In January 2007 Loye was playing for Auckland, when he was called up to the England squad as cover for the injured Michael Vaughan, and made his One Day International debut on 19 January 2007 when he was England's top scorer with 36 runs off 36 balls. Cricket commentator Simon Mann remarked after the game that "Loye's front foot sweep for six off Brett Lee was the stroke of the series so far".

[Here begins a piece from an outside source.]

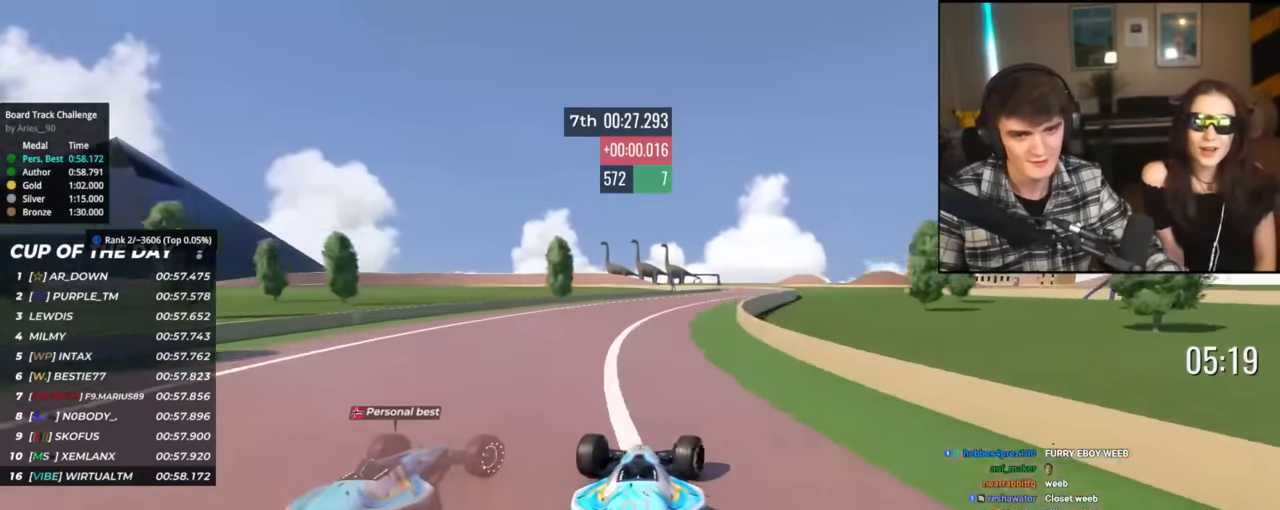
{"keys": ["up"], "events": [[317, "right", "up"]]}
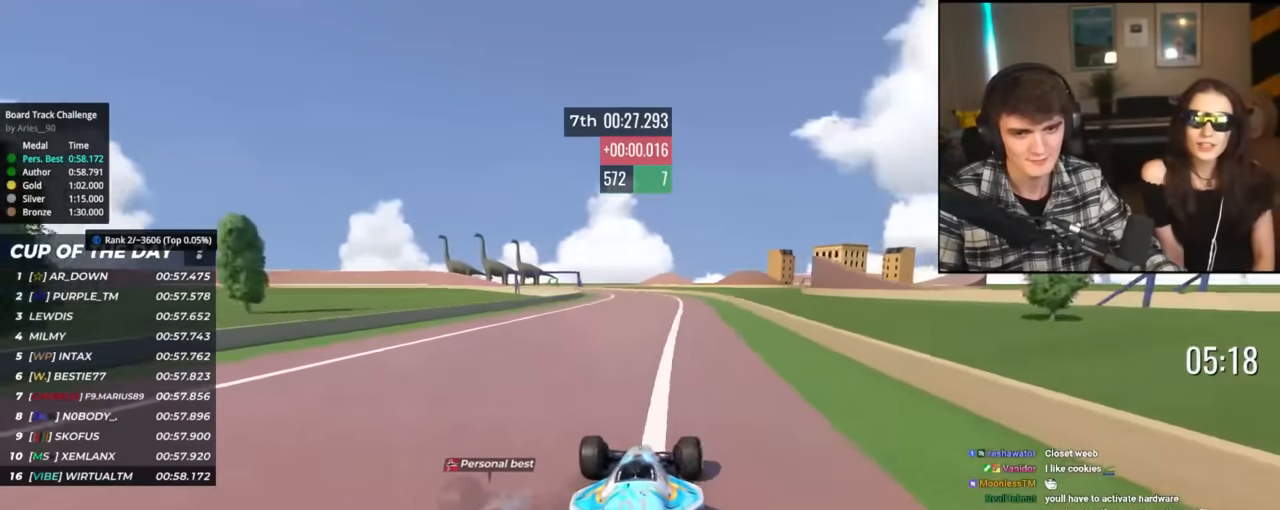
{"keys": ["left", "up"], "events": [[100, "left", "down"]]}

Loye was left out of England's squad for the 2007 Cricket World Cup in favour of Ravi Bopara. Chairman of selectors David Graveney said that Loye could be considered unlucky and had not done anything wrong, but that his inclusion would have made the squad "top-heavy". He was also left out of England's Twenty20 squad for a tournament in South Africa, despite having had healthy stats and success in the domestic form of the game over the previous few seasons and having averaged 57 in the 2007 tournament.

==Post-retirement==
After retiring from professional cricket, Loye continued to work within the sport. He coached cricket at a number of private schools in England, and also coached at Derbyshire County Cricket Club. Loye also coached cricket in Natal, South Africa, and worked as an ODI coach for the Bangladesh cricket team between 2015 and 2016, quitting due to terrorism fears.